--- DATA FOR REVIEW ---

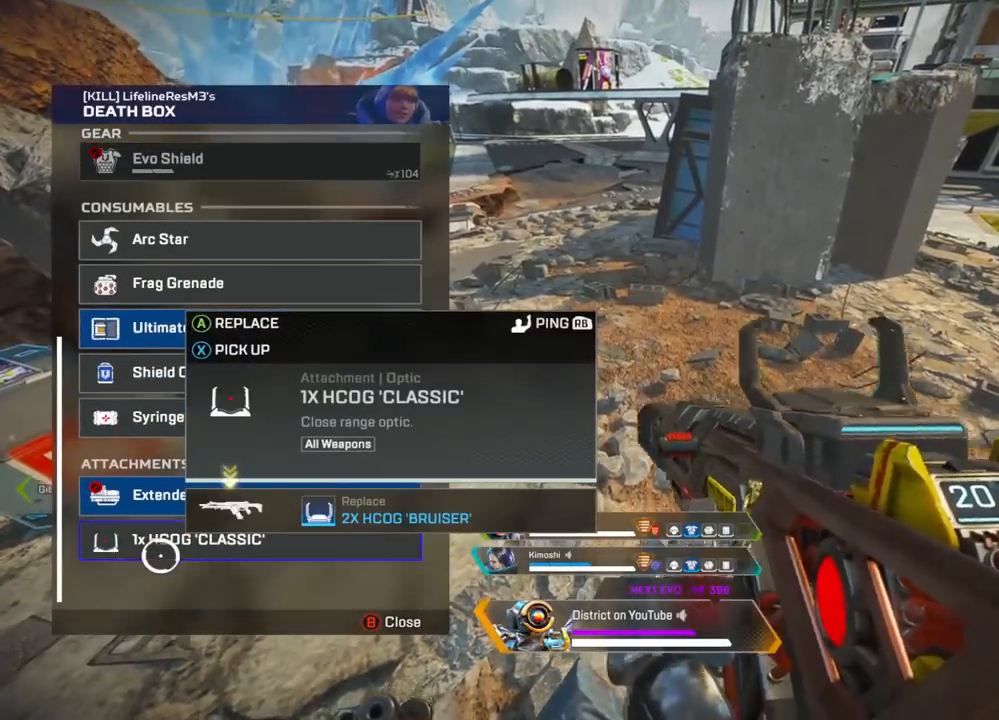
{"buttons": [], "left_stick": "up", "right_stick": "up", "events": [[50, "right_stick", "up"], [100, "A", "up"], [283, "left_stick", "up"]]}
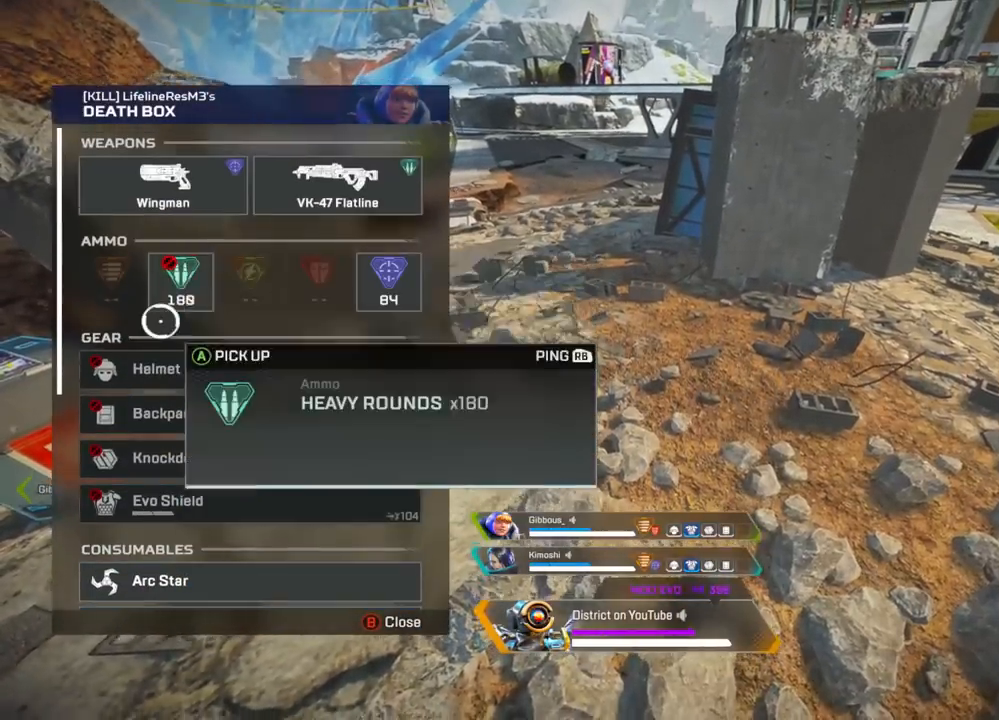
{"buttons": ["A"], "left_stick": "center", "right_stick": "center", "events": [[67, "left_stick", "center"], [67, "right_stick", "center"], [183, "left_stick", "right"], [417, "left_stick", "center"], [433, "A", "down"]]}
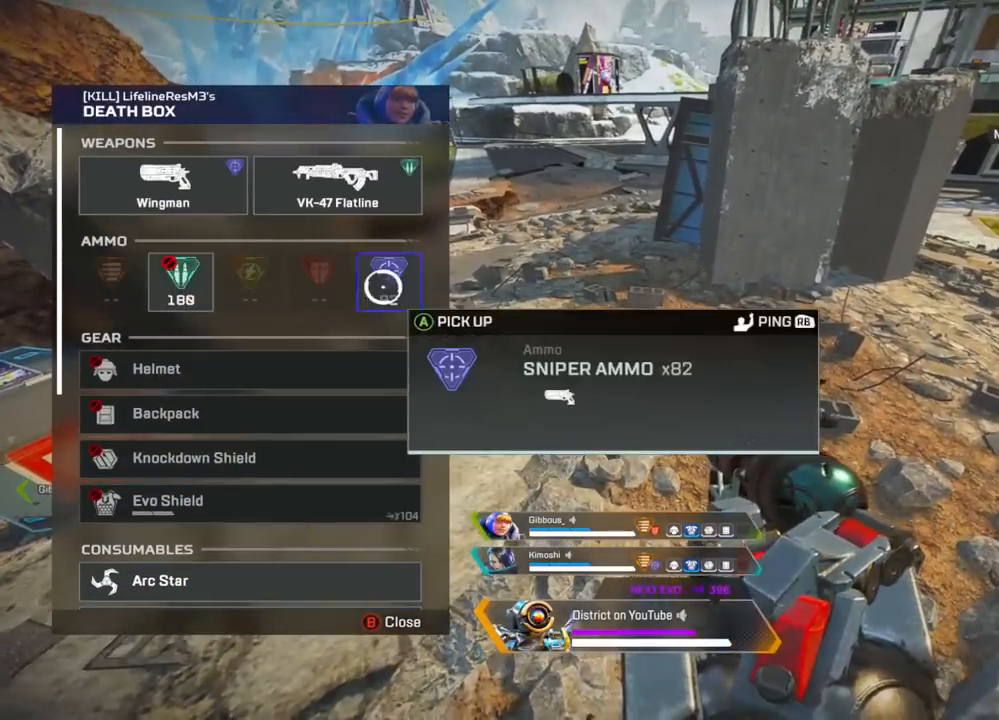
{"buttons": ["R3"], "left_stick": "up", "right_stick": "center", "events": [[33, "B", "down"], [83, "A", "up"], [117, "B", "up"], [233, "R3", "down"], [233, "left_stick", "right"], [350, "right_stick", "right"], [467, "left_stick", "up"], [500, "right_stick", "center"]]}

...

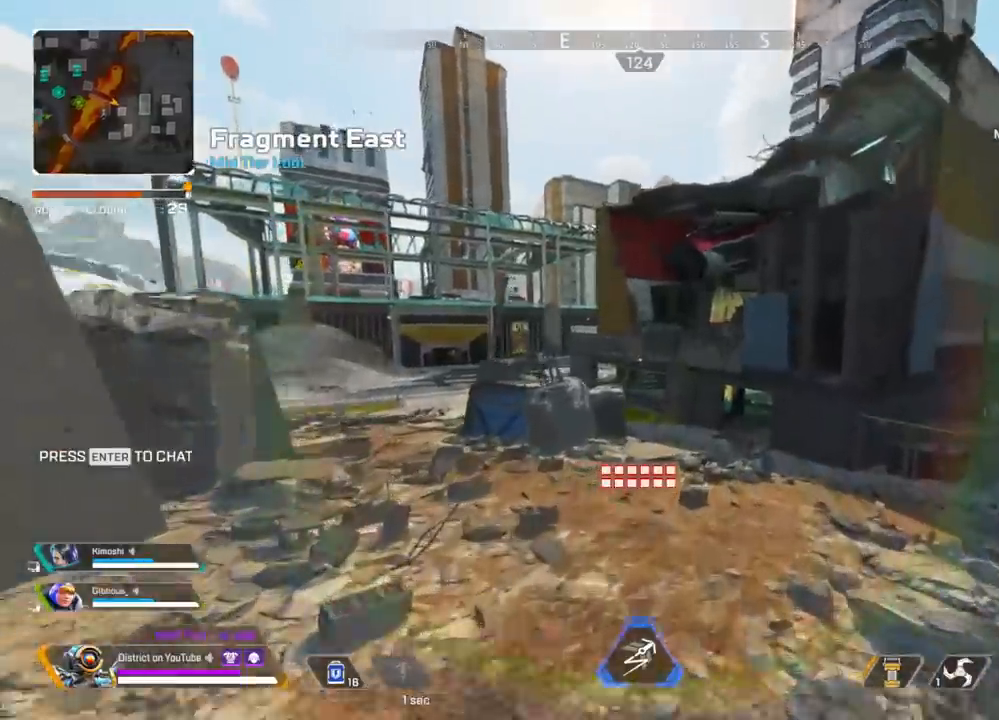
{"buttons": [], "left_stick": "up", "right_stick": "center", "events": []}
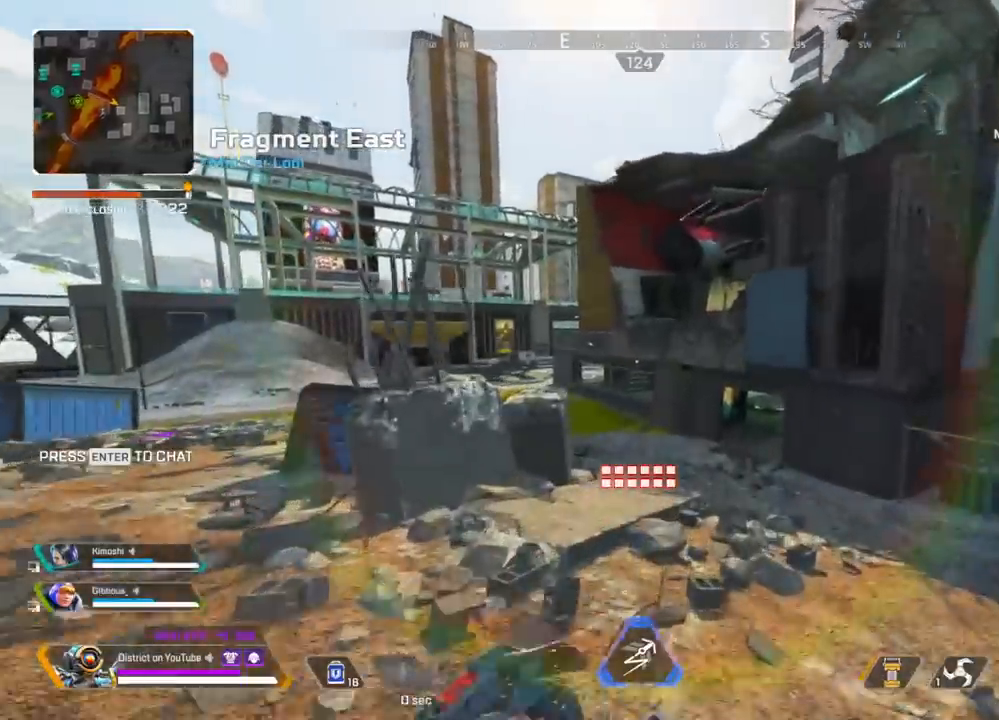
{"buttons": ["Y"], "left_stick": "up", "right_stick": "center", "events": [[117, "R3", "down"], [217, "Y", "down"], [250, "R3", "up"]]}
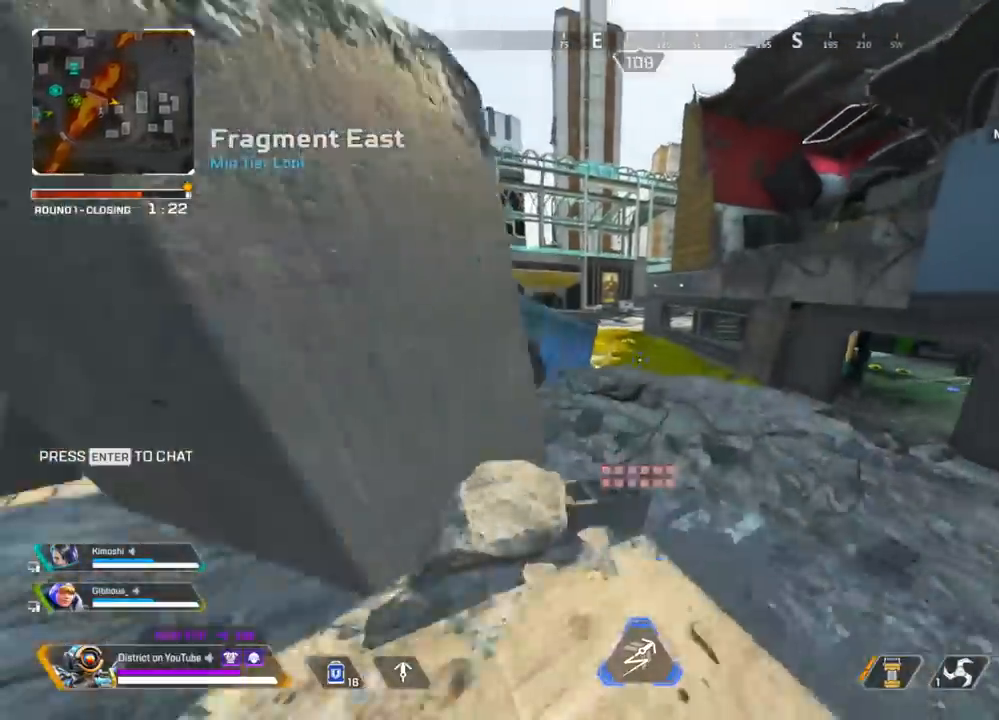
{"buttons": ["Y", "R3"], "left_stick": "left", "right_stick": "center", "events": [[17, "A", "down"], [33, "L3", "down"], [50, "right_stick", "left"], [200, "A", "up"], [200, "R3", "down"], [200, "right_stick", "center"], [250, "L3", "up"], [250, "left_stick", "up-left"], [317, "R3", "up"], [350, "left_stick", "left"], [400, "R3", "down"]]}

--- INSTRUCTIONS TO FOLLOW ---
Note which lines carry the word "center" in the material, then copy each of them.

--- EXERCISE ANSWER ---
{"buttons": ["A"], "left_stick": "center", "right_stick": "center", "events": [[67, "left_stick", "center"], [67, "right_stick", "center"], [183, "left_stick", "right"], [417, "left_stick", "center"], [433, "A", "down"]]}
{"buttons": ["R3"], "left_stick": "up", "right_stick": "center", "events": [[33, "B", "down"], [83, "A", "up"], [117, "B", "up"], [233, "R3", "down"], [233, "left_stick", "right"], [350, "right_stick", "right"], [467, "left_stick", "up"], [500, "right_stick", "center"]]}
{"buttons": [], "left_stick": "up", "right_stick": "center", "events": []}
{"buttons": ["Y"], "left_stick": "up", "right_stick": "center", "events": [[117, "R3", "down"], [217, "Y", "down"], [250, "R3", "up"]]}
{"buttons": ["Y", "R3"], "left_stick": "left", "right_stick": "center", "events": [[17, "A", "down"], [33, "L3", "down"], [50, "right_stick", "left"], [200, "A", "up"], [200, "R3", "down"], [200, "right_stick", "center"], [250, "L3", "up"], [250, "left_stick", "up-left"], [317, "R3", "up"], [350, "left_stick", "left"], [400, "R3", "down"]]}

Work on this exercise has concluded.